Gümüşhane’nin eski adı Perek köyünden Süleyman adlı vatandaş ilk defa İstanbul’a, oğlunun yanına gitmiş. Oğlu Cevizli’de oturuyormuş. İşi icabı Harem’e gitmesi gerekiyormuş.

 

Nasıl gideceği yakınları tarafından kendisine tarif edilmiş. Trenle gitmesi daha uygunmuş. Çünkü kaldıkları yer istasyona çok yakın olduğu gibi, trenle Harem’e kısa zamanda varmak mümkünmüş.

O da istasyona doğru yola çıkmış. Yolu tren yolunun tam kenarından geçip istasyona öyle varıyormuş. Fakat istasyona varmadan tren hareket etmiş.

Süleyman amca ne yapsın?

Hani kendi memleketinde yolda durup, geçen araçlara el kaldırır, kim durursa ona biner ve giderdi ya.
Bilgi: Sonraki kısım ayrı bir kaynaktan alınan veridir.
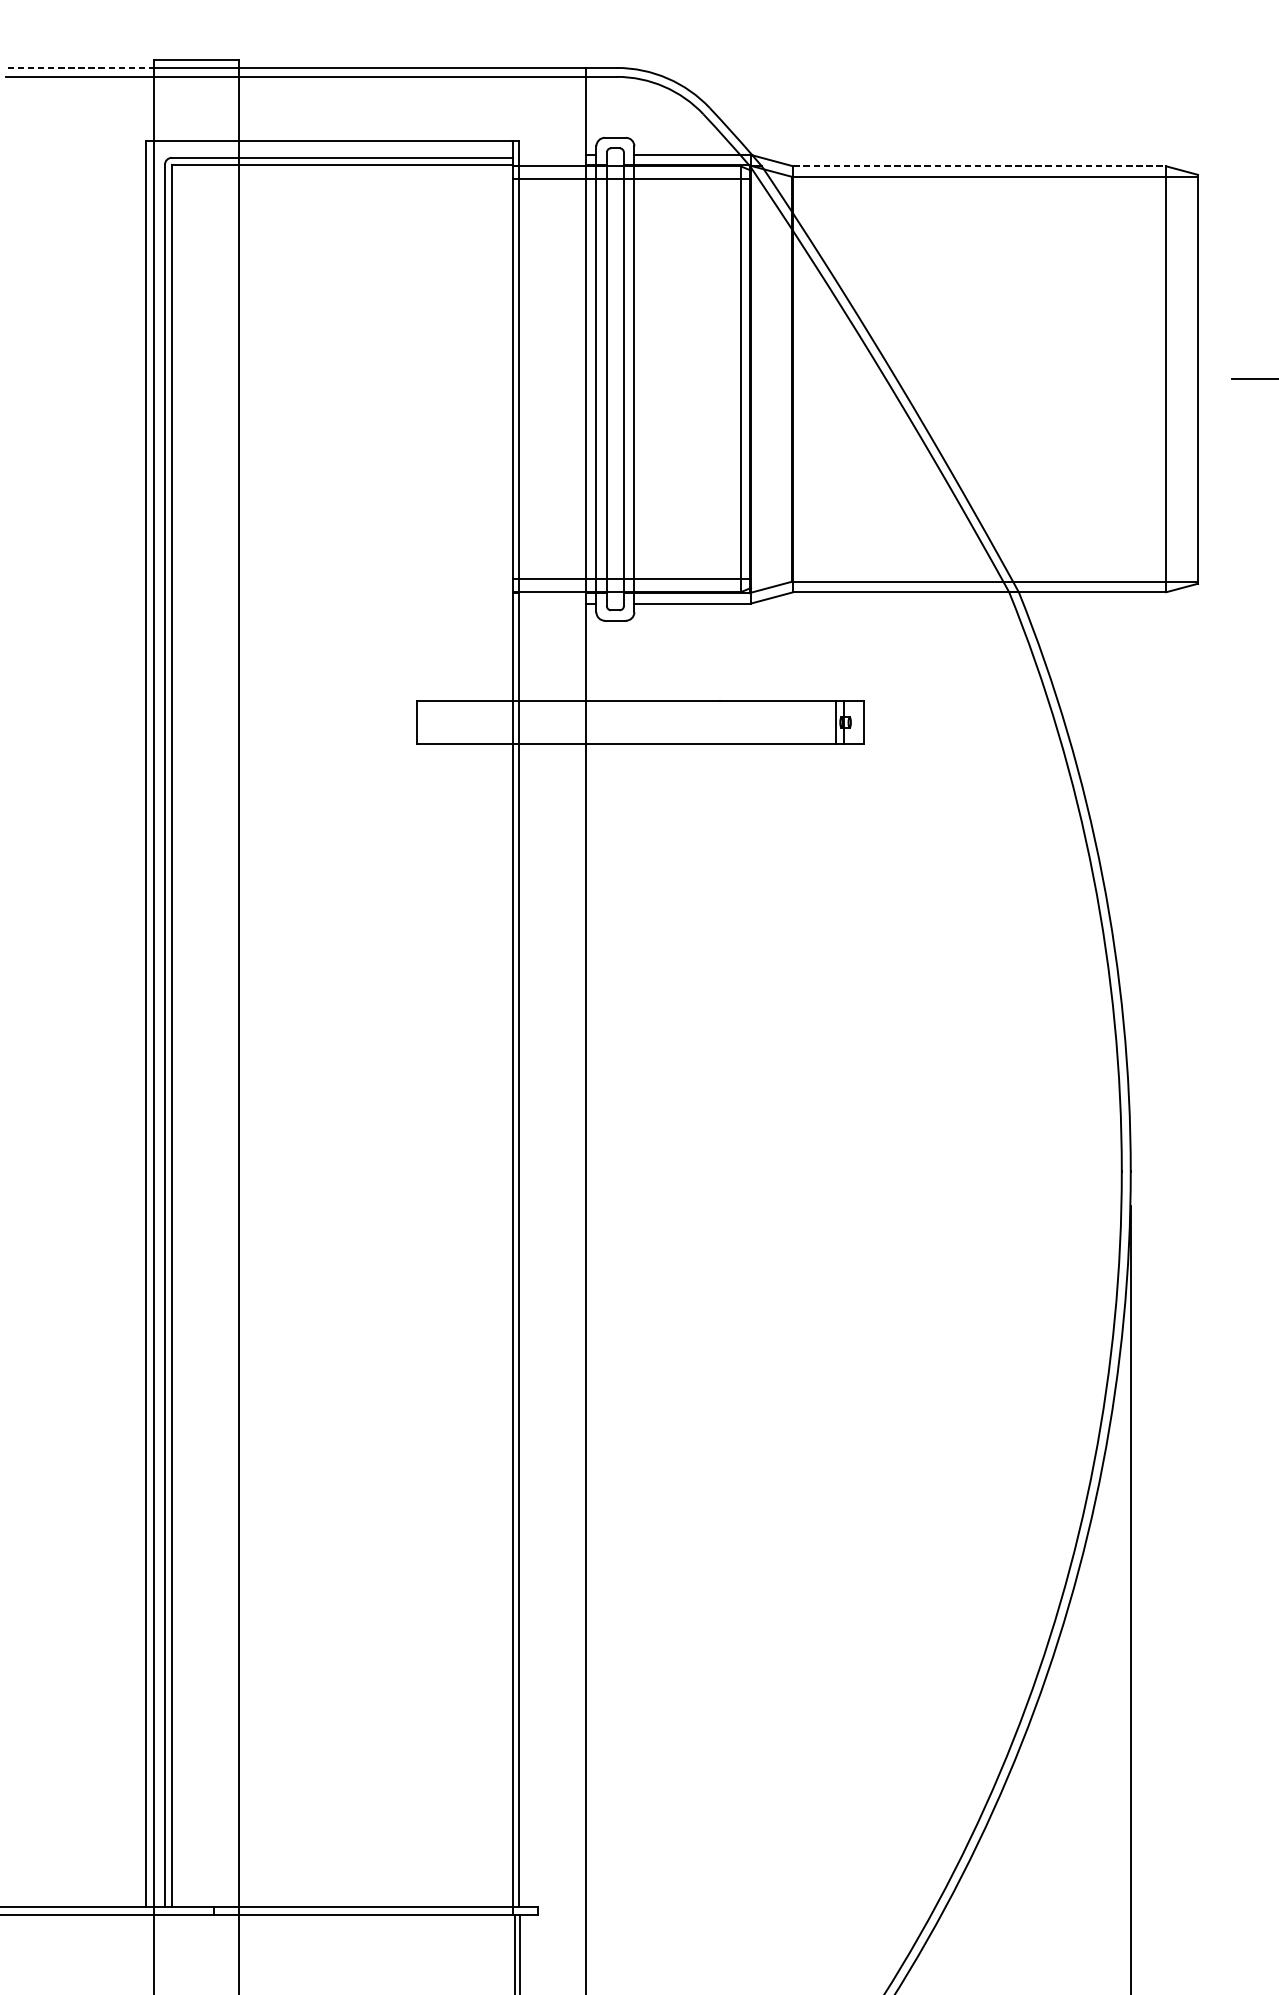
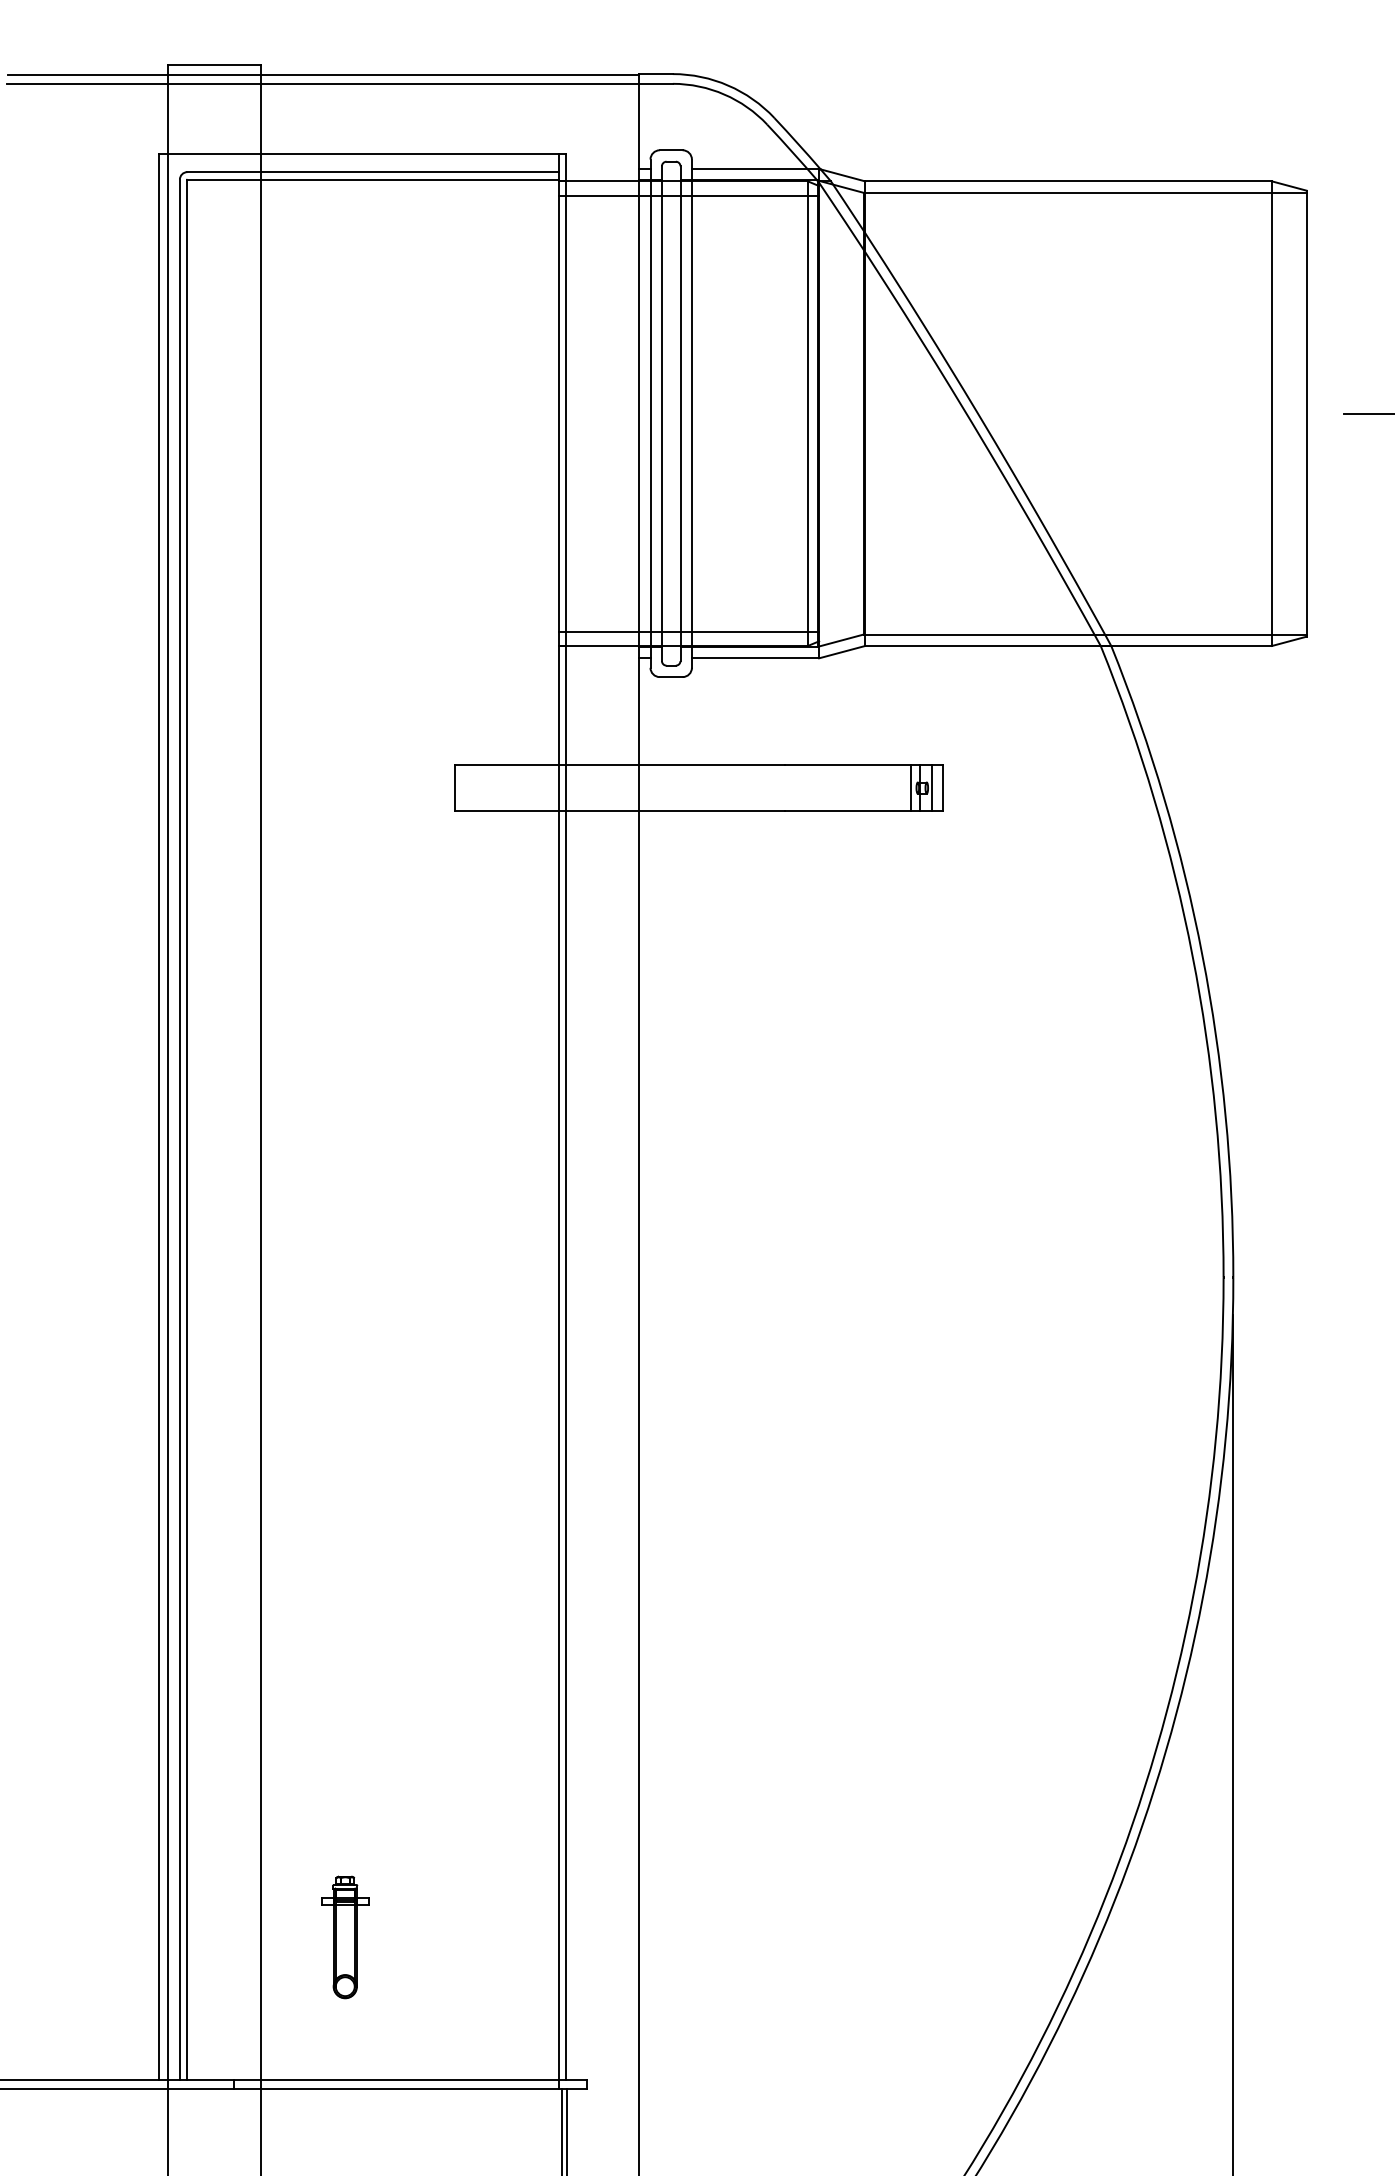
line: (81, 68) -> (88, 74), dashed -> solid
line: (980, 166) -> (1069, 181), dashed -> solid
line: (854, 722) -> (932, 787), added
part: (316, 1776) -> (345, 1937), added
Burada da herhalde aynı durum sözkonusudur deyu trene el kaldırmış dursun diye. Tam da kendisini görecek, binmek istediğini anlatacak şekilde. Tabii ki tren durmamış, yoluna devam etmiş.

Süleyman amca kendisi için durmayan trenin arkasından manalı manalı bakmış ve elini sallayarak;

-Git oğlum git, bu kafayla çokkk para kazanırsın, demiş. (Yani böyle el kaldıran yolcuları almayıp yoluna devam edersen para kazanamazsın demek istemiş.)

Akşam eve dönünce oğullarına trenin arkasından böyle dediğini, gerçekten bu kafayla para kazanamayacağını eklemiş.